Miller Center

American President

A Reference Resource

John W. Gardner (1965–1968): Secretary of Health, Education, and Welfare

John William Gardner was born on October 8, 1912 in Los Angeles, California. He received his doctorate in psychology from the University of California. He also taught psychology at Connecticut College for Women (currently Connecticut College) and Mt. Holyoke College.

During World War II, Gardner served in the Office of Strategic Services. He joined the Carnegie Corporation after the war and became its president in 1955, working on the problem of maintaining standards of excellence in American education during a period of mass education. Gardner also served on a presidential task force organized to study federal aid for primary and secondary schools. The task force report suggested distributing federal funds based on the economic condition of an area; these suggestions became the basis for the 1965 Elementary and Secondary Education Act. Also in 1964, Gardner was awarded the Presidential Medal of Freedom, the highest honor given to a civilian.

Supplied entries:
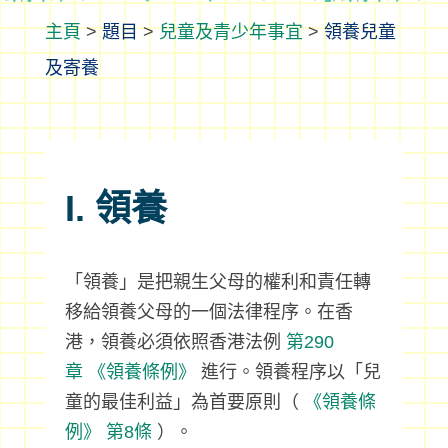
>
題目
>
兒童及青少年事宜
>
領養兒童
及寄養
I. 領養
「領養」是把親生父母的權利和責任轉
移給領養父母的一個法律程序。在香
港，領養必須依照香港法例
第290
章
《領養條例》
進行。領養程序以「兒
童的最佳利益」為首要原則（
《領養條
例》
第8條
）。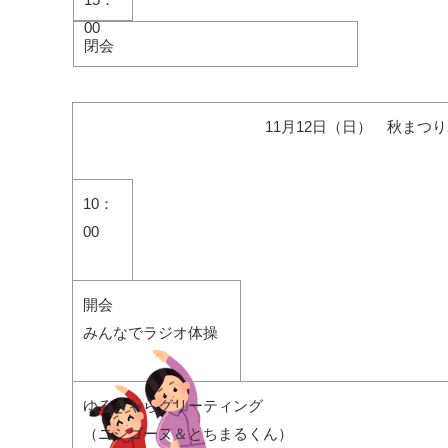
00
閉会
11月12日（日） 秋まつり
10：
00
開会
みんなでラジオ体操
ゆるきゃらグリーティング
（ニシゴーヌ＆とちまるくん）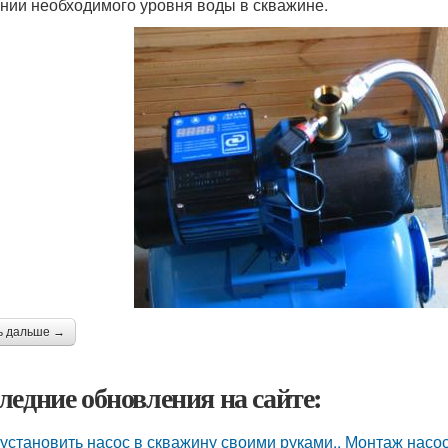
нии необходимого уровня воды в скважине.
ь дальше →
ледние обновления на сайте:
 установить насос в скважину своими руками.. Монтаж насо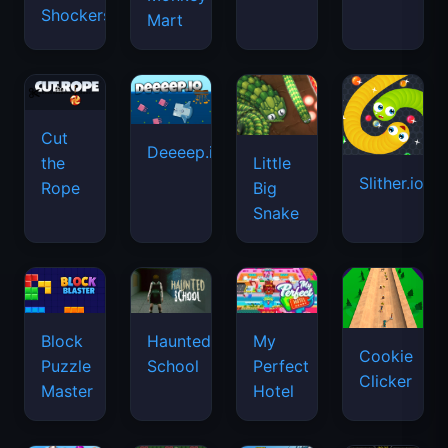
Shockers
Mart
Cut
Deeeep.io
Little
the
Slither.io
Big
Rope
Snake
Haunted
Block
My
Cookie
School
Puzzle
Perfect
Clicker
Master
Hotel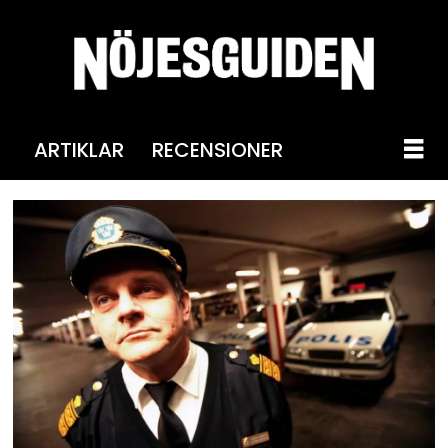
ARTIKLAR
RECENSIONER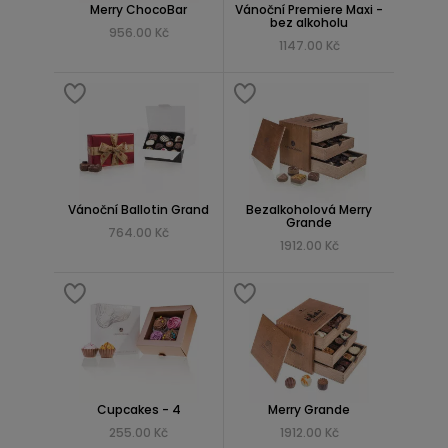
Merry ChocoBar
Vánoční Premiere Maxi -
bez alkoholu
956.00 Kč
1147.00 Kč
Vánoční Ballotin Grand
Bezalkoholová Merry
Grande
764.00 Kč
1912.00 Kč
Cupcakes - 4
Merry Grande
255.00 Kč
1912.00 Kč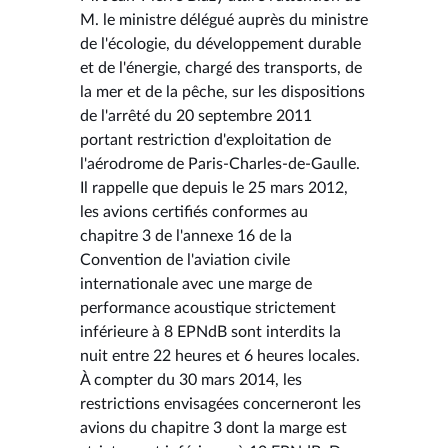
M. le ministre délégué auprès du ministre
de l'écologie, du développement durable
et de l'énergie, chargé des transports, de
la mer et de la pêche, sur les dispositions
de l'arrêté du 20 septembre 2011
portant restriction d'exploitation de
l'aérodrome de Paris-Charles-de-Gaulle.
Il rappelle que depuis le 25 mars 2012,
les avions certifiés conformes au
chapitre 3 de l'annexe 16 de la
Convention de l'aviation civile
internationale avec une marge de
performance acoustique strictement
inférieure à 8 EPNdB sont interdits la
nuit entre 22 heures et 6 heures locales.
À compter du 30 mars 2014, les
restrictions envisagées concerneront les
avions du chapitre 3 dont la marge est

Task set:
1. In the profile of John W. Gardner, what year did he become president of the Carnegie Corporation?
2. Pick up the profile of John W. Gardner after its final sentence and continue it.

Results in order:
1. 1955

2.
After Anthony J. Celebrezze resigned in 1965, President Johnson tapped Gardner as the new secretary of health, education, and welfare (HEW). Gardner, a liberal Republican, quickly faced challenges from liberal factions of Congress and the NAACP Legal Defense Fund, which accused HEW of dragging its feet on integrating schools and hospitals and in not enforcing parts of the Civil Rights Act prohibiting racial discrimination in federally assisted programs.

In answering those criticisms, Gardner, in March 1966, issued a new set of guidelines for federally funded schools and hospitals, laying out percentage rates for desegregation in the South between 1966 and 1967. The new guidelines also called for the closing of inadequate schools kept open for blacks and other minorities and the elimination of discriminatory hiring of teachers and hospital staff.

Gardner also announced the elimination of all federal aid to Alabama for refusing to comply with Title VI of the 1964 Civil Rights Act, which permanently integrated a state's welfare and mental health programs. Soon thereafter, he transferred power to enforce Title VI from HEW to a newly created Office of Civil Rights. As secretary of HEW, Gardner also planned, in 1966, for a reorganization of the department's public health division.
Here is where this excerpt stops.